John Crowe Ransom (1888-1974) was born on April 30, 1888, in Pulaski, Tennessee to John James and Ella Crowe Ransom. As his father was a Methodist minister, Ransom had a very religious upbringing. He entered Vanderbilt University at the age of 15. While also teaching intermittently in Tennessee, he graduated in 1909 first in his class and went on to attend Oxford University as a Rhodes Scholar from 1910-1913.
Ransom returned to teach at his alma mater, Vanderbilt University, in 1914 and then served in World War I as an artillery officer in France. Ransom was a founding member of the Fugitives, a Southern literary school of thought started at Vanderbilt circa 1920 and included writers such as Robert Penn Warren and Allen Tate. It was during this time that Ransom began writing poetry. In 1930, he contributed an essay to the Southern Agrarian manifesto, I'll Take My Stand, in opposition the rapid industrialization of the area; later in life, Ransom would distance himself from this ideology and even criticize it.
In 1937 Ransom began his tenure at Kenyon College. Here, he was the founding editor of the Kenyon Review, a prestigious literary magazine, and remained in the position until his academic retirement in 1959. Several of his students went on to be prolific and notable writers of their own right. Ransom's most popular works include two collections of his poetry: Chills and Fever (1924) and Two Gentlemen in Bonds (1927). His literary awards include the Bollingen Prize for Poetry in 1951 and the National Book Award for Poetry in 1952.
George Scarbrough (1915-2008) was born on October 20, 1915 to William Oscar and Louise Anabel (McDowell) Scarbrough in Polk County, Tennessee. His mother encouraged him to read but because the family moved so frequently, he didn’t complete high school until he was 20. After graduating Scarbrough worked intermittently as a farmer and newspaper writer to afford college. He briefly attended the University of Tennessee and the University of the South but completed his BA from Lincoln Memorial University in 1943. He returned to the University of Tennessee to complete his MA in 1954. Scarbrough taught at several schools and colleges including Hiwassee College in Madisonville, Tennessee and Chattanooga College.

[Dataset rows]:

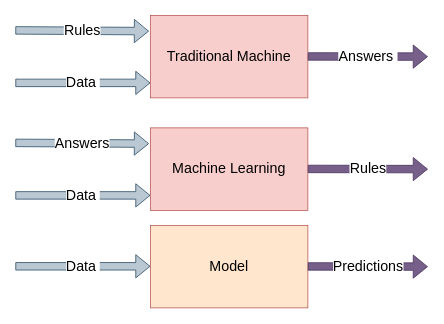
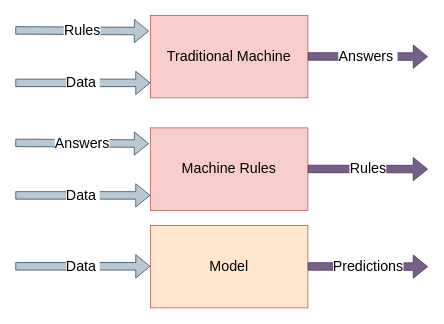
  <mxCell id="0" />
  <mxCell id="1" parent="0" />
  <mxCell id="2" value="Traditional Machine" style="rounded=0;whiteSpace=wrap;html=1;fillColor=#f8cecc;strokeColor=#b85450;fontSize=19;" vertex="1" parent="1"><mxGeometry x="200" y="20" width="210" height="110" as="geometry" /></mxCell>
  <mxCell id="3" value="Rules" style="shape=flexArrow;endArrow=classic;html=1;rounded=0;entryX=-0.009;entryY=0.191;entryDx=0;entryDy=0;entryPerimeter=0;fillColor=#bac8d3;strokeColor=#23445d;fontSize=19;" edge="1" parent="1" target="2"><mxGeometry width="50" height="50" relative="1" as="geometry"><mxPoint x="20" y="40" as="sourcePoint" /><mxPoint x="440" y="200" as="targetPoint" /></mxGeometry></mxCell>
  <mxCell id="4" value="Data&amp;nbsp;" style="shape=flexArrow;endArrow=classic;html=1;rounded=0;entryX=0;entryY=0.25;entryDx=0;entryDy=0;fillColor=#bac8d3;strokeColor=#23445d;fontSize=19;" edge="1" parent="1"><mxGeometry width="50" height="50" relative="1" as="geometry"><mxPoint x="20" y="110" as="sourcePoint" /><mxPoint x="200" y="110" as="targetPoint" /></mxGeometry></mxCell>
  <mxCell id="5" value="Answers&amp;nbsp;" style="shape=flexArrow;endArrow=classic;html=1;rounded=0;fillColor=#76608a;strokeColor=#432D57;fontSize=19;" edge="1" parent="1"><mxGeometry width="50" height="50" relative="1" as="geometry"><mxPoint x="410" y="74.74" as="sourcePoint" /><mxPoint x="570" y="75" as="targetPoint" /></mxGeometry></mxCell>
- <mxCell id="6" value="Machine Learning" style="rounded=0;whiteSpace=wrap;html=1;fillColor=#f8cecc;strokeColor=#b85450;fontSize=19;" vertex="1" parent="1"><mxGeometry x="200" y="170" width="210" height="110" as="geometry" /></mxCell>
+ <mxCell id="6" value="Machine Rules" style="rounded=0;whiteSpace=wrap;html=1;fillColor=#f8cecc;strokeColor=#b85450;fontSize=19;" vertex="1" parent="1"><mxGeometry x="200" y="170" width="210" height="110" as="geometry" /></mxCell>
  <mxCell id="7" value="Answers" style="shape=flexArrow;endArrow=classic;html=1;rounded=0;entryX=-0.009;entryY=0.191;entryDx=0;entryDy=0;entryPerimeter=0;fillColor=#bac8d3;strokeColor=#23445d;fontSize=19;" edge="1" parent="1" target="6"><mxGeometry width="50" height="50" relative="1" as="geometry"><mxPoint x="20" y="190" as="sourcePoint" /><mxPoint x="440" y="350" as="targetPoint" /></mxGeometry></mxCell>
  <mxCell id="8" value="Data&amp;nbsp;" style="shape=flexArrow;endArrow=classic;html=1;rounded=0;entryX=0;entryY=0.25;entryDx=0;entryDy=0;fillColor=#bac8d3;strokeColor=#23445d;fontSize=19;" edge="1" parent="1"><mxGeometry width="50" height="50" relative="1" as="geometry"><mxPoint x="20" y="260" as="sourcePoint" /><mxPoint x="200" y="260" as="targetPoint" /></mxGeometry></mxCell>
  <mxCell id="9" value="Rules" style="shape=flexArrow;endArrow=classic;html=1;rounded=0;fillColor=#76608a;strokeColor=#432D57;fontSize=19;" edge="1" parent="1"><mxGeometry width="50" height="50" relative="1" as="geometry"><mxPoint x="410" y="224.74" as="sourcePoint" /><mxPoint x="570" y="225" as="targetPoint" /></mxGeometry></mxCell>
  <mxCell id="10" value="Model" style="rounded=0;whiteSpace=wrap;html=1;fillColor=#ffe6cc;strokeColor=#b85450;fontSize=19;" vertex="1" parent="1"><mxGeometry x="200" y="300" width="210" height="110" as="geometry" /></mxCell>
  <mxCell id="11" value="Data&amp;nbsp;" style="shape=flexArrow;endArrow=classic;html=1;rounded=0;entryX=0;entryY=0.25;entryDx=0;entryDy=0;fillColor=#bac8d3;strokeColor=#23445d;fontSize=19;" edge="1" parent="1"><mxGeometry width="50" height="50" relative="1" as="geometry"><mxPoint x="20" y="354.58" as="sourcePoint" /><mxPoint x="200" y="354.58" as="targetPoint" /></mxGeometry></mxCell>
  <mxCell id="12" value="Predictions" style="shape=flexArrow;endArrow=classic;html=1;rounded=0;fillColor=#76608a;strokeColor=#432D57;fontSize=19;" edge="1" parent="1"><mxGeometry width="50" height="50" relative="1" as="geometry"><mxPoint x="410" y="354.74" as="sourcePoint" /><mxPoint x="570" y="355" as="targetPoint" /></mxGeometry></mxCell>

[Brief 1]:
In the poet biographies, which literary magazine did Ransom found and edit at Kenyon College?
[Brief 2]:
Carry on the poet biographies, picking up right after their final sentence.

[Exercise answer 1]:
The Kenyon Review.

[Exercise answer 2]:
As a poet, his work focused on the Appalachian region and local customs. His poetry collections include Tellico Blue (1947), Summer So-Called (1956), and Invitation to Kim (1989) which was nominated for a Pulitzer Prize. Additionally, his poetry has been published sy over 60 magazines and journals. His only novel, A Summer Ago, was published in 1986.
|Escapade, Scott's 1923 novel about her experiences in Brazil|
Born Elsie Dunn in 1893 to Maude Thomas and Seely Dunn in Clarksville, Tennessee, Evelyn Scott (1893-1963) was an American author, poet, and essayist. She moved to New Orleans as a teenager and, when she was twenty, she eloped with Creighton Wellman, a married dean from Tulane University. The couple changed their names to Evelyn and Cyril Kay Scott and emigrated to Brazil where they had a son during their six-year stay. After World War I, they moved back to New York. Scott divorced Cyril in 1928 and married John Metcalfe, a novelist, in 1930.
Scott was a prolific writer. While in Brazil, she wrote and published several poems and her first collection, Precipitations, was published in 1920. Scott also wrote several novels with her first, The Narrow House, published in 1921. A lot of her work focused on Southern life, culture, and social politics. In addition, she authored several autobiographical works including the 1923 publication Escapade, which details the first three years of her expatriation in Brazil.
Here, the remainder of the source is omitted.